Some showing that before you post again in favor of "water markets", you have read California Water Code section 1725 et seq., governing changes in points of diversion.Here are my thoughts:
Or, more generally, that you have a way of reconciling your commitment to existing property rights with the destruction of property rights necessarily required for a water market.
(California does have a water market; however as it is largely between governmental agencies the market lacks liquidity.)
CWC section 1725 et seq. could be modified for markets, but there are differences between trading diverted water and consumptive water. This code is a bureaucratic barrier to markets. The essential point is that any modification reflect the rights embedded in 1725.
The "destruction of property rights necessarily required for a water market" is NOT necessary. Most pro-market people in water recognize that farmers should be allowed to trade their rights. The Enviros tend to favor a public trust seizure of water for in-stream uses -- which does pit one side of common law against another.(I will write more on that soon.)

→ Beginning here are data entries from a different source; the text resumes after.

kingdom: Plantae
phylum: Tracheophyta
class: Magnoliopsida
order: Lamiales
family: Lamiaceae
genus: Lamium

California's market is between governmental agencies because 80 percent of tap water is publicly-delivered, and nearly all ag water is run through the Bureau, DWR or local irrigation districts. It's likely that water markets will be between agencies. The trouble is getting them into that nimble perspective. I think that farmers -- working through irrigation districts -- will be the marginal traders that bring more efficiency to water use in California. Cities are mostly paralyzed in terms of trading, but they will provide the $$.